__What you will do__.
Your output should be the entries below, from the first line up to and including the line with "will learn more", reproduced exactly and with no other lines.

___ Extracted data ___

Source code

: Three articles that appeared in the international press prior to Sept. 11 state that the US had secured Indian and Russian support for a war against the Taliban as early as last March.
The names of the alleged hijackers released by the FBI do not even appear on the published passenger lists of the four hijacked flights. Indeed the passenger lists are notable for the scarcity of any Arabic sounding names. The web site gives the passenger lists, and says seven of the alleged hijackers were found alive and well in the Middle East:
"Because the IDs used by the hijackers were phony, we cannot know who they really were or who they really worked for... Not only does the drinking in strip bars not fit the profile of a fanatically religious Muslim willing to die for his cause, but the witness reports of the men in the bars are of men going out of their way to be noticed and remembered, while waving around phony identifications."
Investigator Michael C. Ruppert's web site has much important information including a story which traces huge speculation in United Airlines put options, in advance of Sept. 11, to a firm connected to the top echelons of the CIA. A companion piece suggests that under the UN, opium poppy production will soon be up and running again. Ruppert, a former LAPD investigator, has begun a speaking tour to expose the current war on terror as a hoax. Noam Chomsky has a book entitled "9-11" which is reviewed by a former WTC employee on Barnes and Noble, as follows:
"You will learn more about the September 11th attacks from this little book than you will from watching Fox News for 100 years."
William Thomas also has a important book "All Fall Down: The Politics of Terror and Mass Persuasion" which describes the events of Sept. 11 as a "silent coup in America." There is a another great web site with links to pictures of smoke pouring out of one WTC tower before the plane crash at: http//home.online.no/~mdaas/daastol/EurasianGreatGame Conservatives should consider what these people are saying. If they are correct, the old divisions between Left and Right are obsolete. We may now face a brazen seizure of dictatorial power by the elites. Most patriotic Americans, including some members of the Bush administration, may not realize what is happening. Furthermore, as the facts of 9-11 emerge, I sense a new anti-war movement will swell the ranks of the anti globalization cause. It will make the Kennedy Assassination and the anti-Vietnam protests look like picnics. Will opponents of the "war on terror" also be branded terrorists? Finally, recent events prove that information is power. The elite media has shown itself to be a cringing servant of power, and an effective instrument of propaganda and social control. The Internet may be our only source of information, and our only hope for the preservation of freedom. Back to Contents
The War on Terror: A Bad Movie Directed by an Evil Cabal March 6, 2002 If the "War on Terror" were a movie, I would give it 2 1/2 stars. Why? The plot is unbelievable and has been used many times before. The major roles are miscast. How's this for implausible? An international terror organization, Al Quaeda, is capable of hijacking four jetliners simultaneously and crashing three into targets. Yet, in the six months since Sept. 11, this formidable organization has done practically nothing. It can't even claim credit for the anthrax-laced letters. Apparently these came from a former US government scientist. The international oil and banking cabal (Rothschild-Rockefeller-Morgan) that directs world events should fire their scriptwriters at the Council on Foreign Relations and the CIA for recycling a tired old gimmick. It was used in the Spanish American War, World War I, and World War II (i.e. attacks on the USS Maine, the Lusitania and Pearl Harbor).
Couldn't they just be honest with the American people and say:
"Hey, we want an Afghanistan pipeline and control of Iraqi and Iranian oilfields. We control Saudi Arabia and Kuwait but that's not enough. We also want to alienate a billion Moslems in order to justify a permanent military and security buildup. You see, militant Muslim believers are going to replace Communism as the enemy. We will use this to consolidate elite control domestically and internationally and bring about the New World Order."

___

__Exercise result__.
Source code

: Three articles that appeared in the international press prior to Sept. 11 state that the US had secured Indian and Russian support for a war against the Taliban as early as last March.
The names of the alleged hijackers released by the FBI do not even appear on the published passenger lists of the four hijacked flights. Indeed the passenger lists are notable for the scarcity of any Arabic sounding names. The web site gives the passenger lists, and says seven of the alleged hijackers were found alive and well in the Middle East:
"Because the IDs used by the hijackers were phony, we cannot know who they really were or who they really worked for... Not only does the drinking in strip bars not fit the profile of a fanatically religious Muslim willing to die for his cause, but the witness reports of the men in the bars are of men going out of their way to be noticed and remembered, while waving around phony identifications."
Investigator Michael C. Ruppert's web site has much important information including a story which traces huge speculation in United Airlines put options, in advance of Sept. 11, to a firm connected to the top echelons of the CIA. A companion piece suggests that under the UN, opium poppy production will soon be up and running again. Ruppert, a former LAPD investigator, has begun a speaking tour to expose the current war on terror as a hoax. Noam Chomsky has a book entitled "9-11" which is reviewed by a former WTC employee on Barnes and Noble, as follows:
"You will learn more about the September 11th attacks from this little book than you will from watching Fox News for 100 years."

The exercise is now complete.